One of the potential encryption algorithms that was a serious candidate to be used in the quantum computing world has been defeated worryingly simply.

The algorithm in question is called SIKE (Supersingular Isogeny Key Encapsulation), and made it through the encryption algorithm competition set up by the US Department of Commerce’s National Institute of Standards and Technology (NIST). In other words, it came quite close to becoming the standard encryption algorithm in a quantum computing world. 

However, it took researchers roughly an hour to break through it and steal encryption keys, using nothing but a single-core PC, and the power of mathematics. 

Attacking the math

Even though SIKE did quite well during the government’s analysis, researchers with the Computer Security and Industrial Cryptography group (CSIS) at KU Leuven needed roughly an hour to obtain the encryption key.

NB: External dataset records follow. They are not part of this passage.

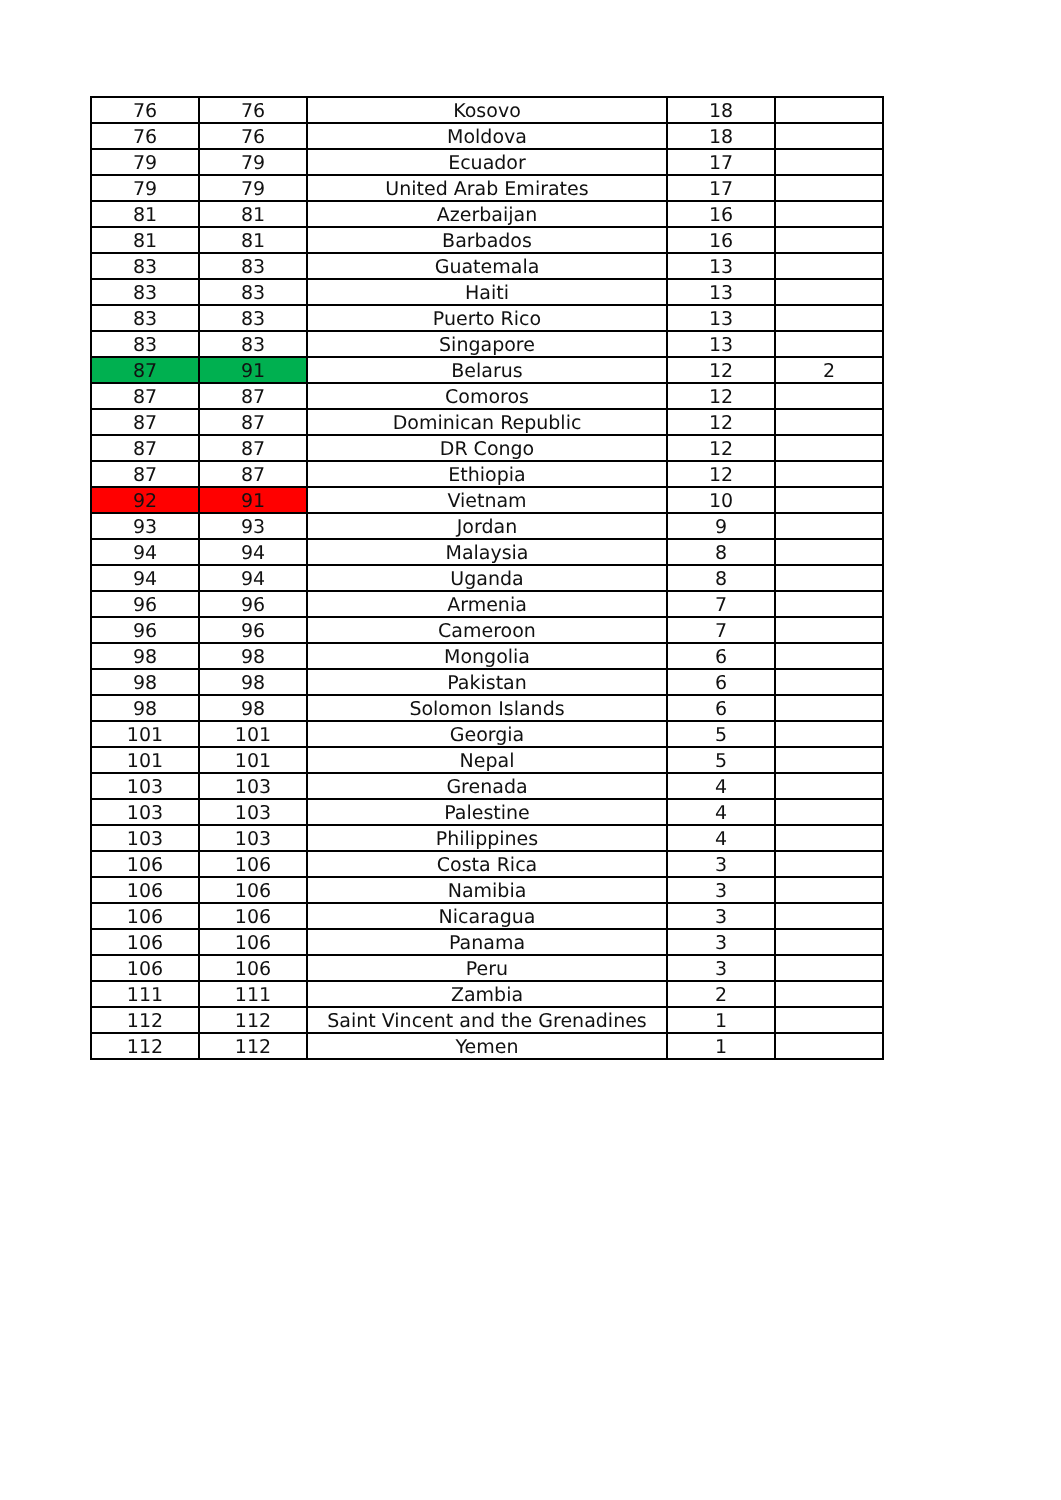| 76 | 76 | Kosovo | 18 | |
| 76 | 76 | Moldova | 18 | |
| 79 | 79 | Ecuador | 17 | |
| 79 | 79 | United Arab Emirates | 17 | |
| 81 | 81 | Azerbaijan | 16 | |
| 81 | 81 | Barbados | 16 | |
| 83 | 83 | Guatemala | 13 | |
| 83 | 83 | Haiti | 13 | |
| 83 | 83 | Puerto Rico | 13 | |
| 83 | 83 | Singapore | 13 | |
| 87 | 91 | Belarus | 12 | 2 |
| 87 | 87 | Comoros | 12 | |
| 87 | 87 | Dominican Republic | 12 | |
| 87 | 87 | DR Congo | 12 | |
| 87 | 87 | Ethiopia | 12 | |
| 92 | 91 | Vietnam | 10 | |
| 93 | 93 | Jordan | 9 | |
| 94 | 94 | Malaysia | 8 | |
| 94 | 94 | Uganda | 8 | |
| 96 | 96 | Armenia | 7 | |
| 96 | 96 | Cameroon | 7 | |
| 98 | 98 | Mongolia | 6 | |
| 98 | 98 | Pakistan | 6 | |
| 98 | 98 | Solomon Islands | 6 | |
| 101 | 101 | Georgia | 5 | |
| 101 | 101 | Nepal | 5 | |
| 103 | 103 | Grenada | 4 | |
| 103 | 103 | Palestine | 4 | |
| 103 | 103 | Philippines | 4 | |
| 106 | 106 | Costa Rica | 3 | |
| 106 | 106 | Namibia | 3 | |
| 106 | 106 | Nicaragua | 3 | |
| 106 | 106 | Panama | 3 | |
| 106 | 106 | Peru | 3 | |
| 111 | 111 | Zambia | 2 | |
| 112 | 112 | Saint Vincent and the Grenadines | 1 | |
| 112 | 112 | Yemen | 1 | |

The report says that they did not try to find a flaw in the code, but instead attacked the very math that makes up the algorithm, Supersingular Isogeny Diffie-Hellman (SIDH). The algorithm, the researchers explain, is vulnerable to the “glue-and-split” theorem, with the attack using genus 2 curves, to attack genus 1 curves. 

“The newly uncovered weakness is clearly a major blow to SIKE,” confirmed SIKE co-inventor David Jao, a professor at the University of Waterloo.

For their efforts, Microsoft awarded the researchers, which published their findings in the paper titled “An efficient key recovery attack on SIDH (Preliminary version)”, with $50,000.

SIKE was one of four algorithms with the potential to replace the ones currently in use: RSA, Diffie-Hellman, and elliptic curve Diffie-Hellman, the publication claims. Despite their perceived strength, they can be easily cracked once quantum computers take off. And given that these devices are expected to hit the mainstream by the end of the decade, the time to find a replacement for the algorithms is now.

Quantum computers are infinitely more powerful than today’s best devices, and have the ability to break through today’s toughest encryption algorithms. That prompted governments and scientists around the world to come up with a solution.